Helping Barber is Jones having struggled a bit. Against the Titans, he had 2 yards rushing on four attempts. That's worse than his 9 yards on eight carries at Miami.

Jones also has a lot of work to do as a receiver, having caught only 32 passes in three seasons at USC. In Thursday's practice against the Titans, Jones fumbled twice.

But in the NFL, few bell-cow running backs stay on the field for three downs. The physical pounding is too much for one back. And situational football dictates that a team needs a number of backs to carry the mail.

"Ronald, he's a beast,'' Barber said. "He's definitely a special back. He's a lot stronger than people think, also. Quick. Can catch. Block. He's definitely pushing me.

"I think I can see us as that one-two punch, just how the Saints do it with Alvin (Kamara) and Marc (Ingram).''

Ingram is a strong inside runner like Barber. Kamara was the NFL offensive rookie of the year last year after rushing for 728 yards and adding 826 receiving yards.

Jones is not nearly as NFL ready as Kamara was, particularly in the passing game. So Barber will likely have to shoulder a lot of the load for the running game early this season.

An undrafted free agent, Barber entered the NFL draft in 2016 as a redshirt sophomore after rushing for 1,017 yards and 13 touchdowns at Auburn. He was motivated to make money to help his mother, who was homeless and living with his sister and her three kids in an apartment.

Barber signed with the Bucs but was released on the final roster cut down.
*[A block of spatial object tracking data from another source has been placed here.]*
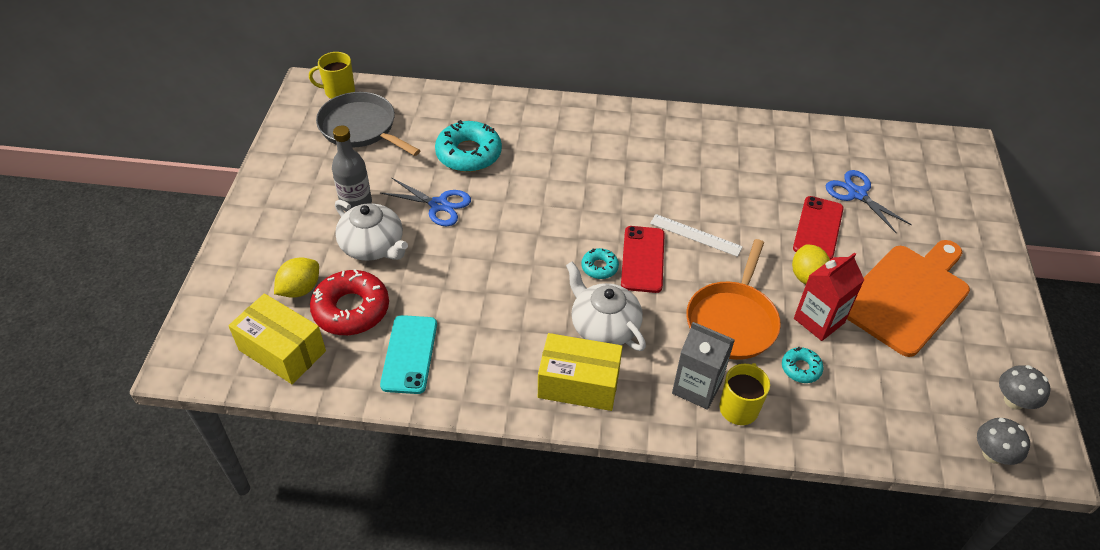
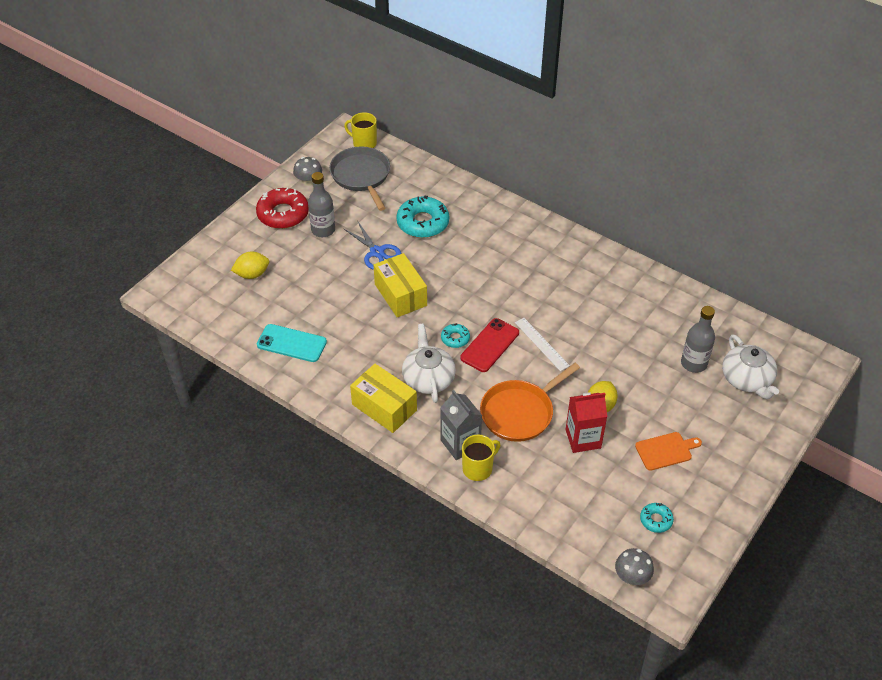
camera: 30 degrees right, 0 degrees up
(282, 350) = (218, 309): yellow box -> yellow box (400, 295)
(351, 309) = (275, 300): red donut -> red donut (283, 214)
(373, 246) = (315, 263): white teapot -> white teapot (747, 379)
(409, 354) = (291, 343): turquoise phone -> turquoise phone turned 75 degrees clockwise
(801, 368) = (542, 463): turquoise donut -> turquoise donut (656, 520)
(818, 228) = (639, 376): red phone -> none
(857, 194) = (694, 363): blue scissors -> grey bottle
(907, 296) = (666, 450): orange cutting board -> orange cutting board, size x0.49
(1014, 401) = (681, 552): grey mushroom -> grey mushroom (308, 181)

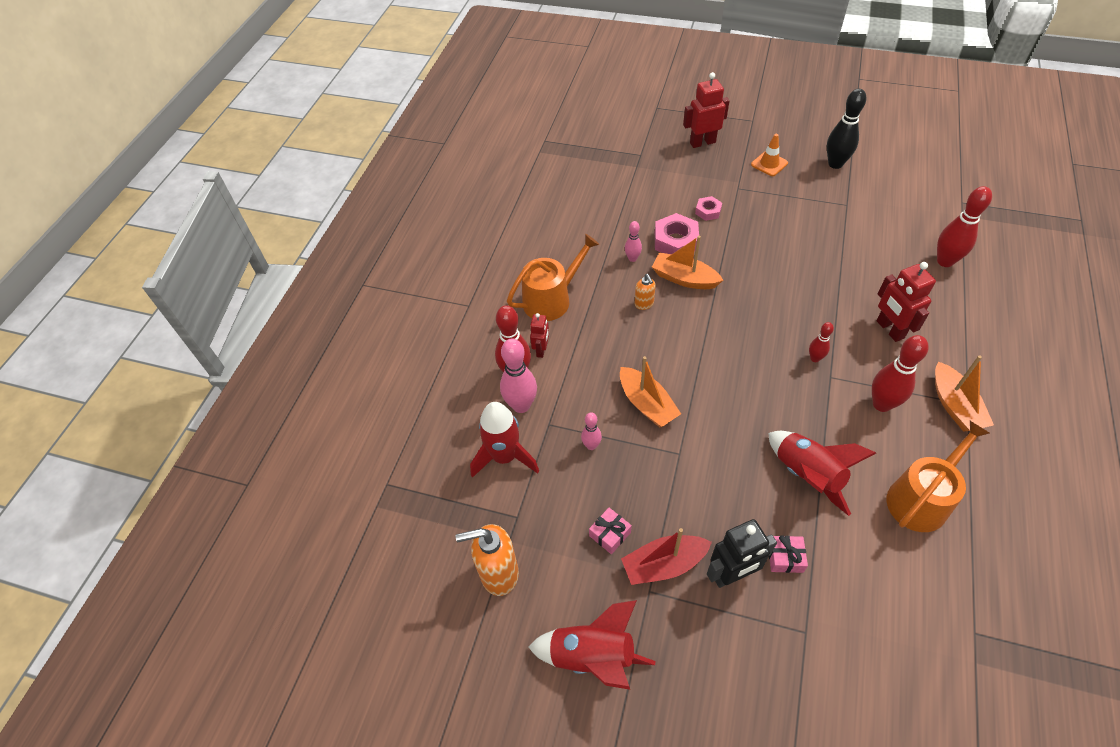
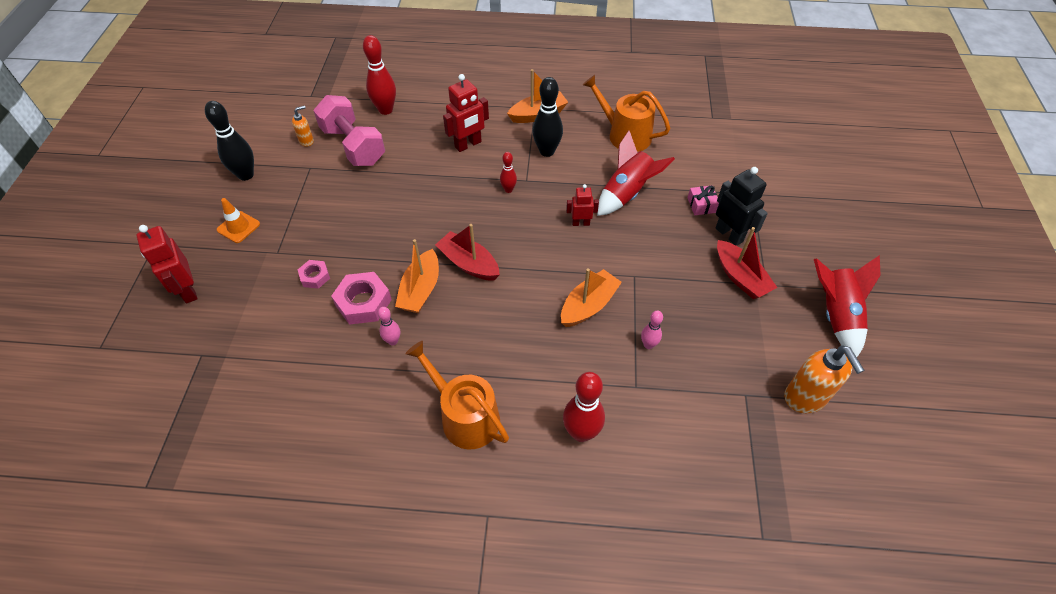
camera: 105 degrees left, 0 degrees up
(505, 457) = (687, 420): red rocket -> none
(521, 405) = (621, 418): pink bowling pin -> none
(541, 350) = (542, 412): red robot -> red robot (580, 223)
(610, 534) = (730, 317): pink gift -> none
(644, 304) = (461, 322): orange soap dispenser -> orange soap dispenser (306, 141)
(711, 315) = (469, 263): none -> red boat
(881, 235) = (353, 146): none -> pink dumbbell
(882, 404) = (547, 151): red bowling pin -> black bowling pin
After a week on the practice squad, he was promoted to the active roster, where he made his mark on special teams.

Last season, even with Doug Martin serving a three-game suspension, Barber languished on the bench. After the opener against the Bears, when he rushed 10 times for 47 yards, Barber had only two rushing attempts over the next six games. It wasn't until Martin was suspended a game for violating team rules that he took off.

Barber produced the Bucs' only 100-yard rushing game when he went for 102 yards in a 26-20 overtime loss at Green Bay. He averaged 67 yards per game over the last five games, with a healthy 4.28 yards per carry.

"I feel I'm an every-down back,'' Barber said. "I can catch, I can block, I can run. I'm a lot quicker than what you would think, also.''

Barber is a potent, punishing running threat. If he finishes the preseason the way he finishes runs, he will be starting at New Orleans on Sept. 9.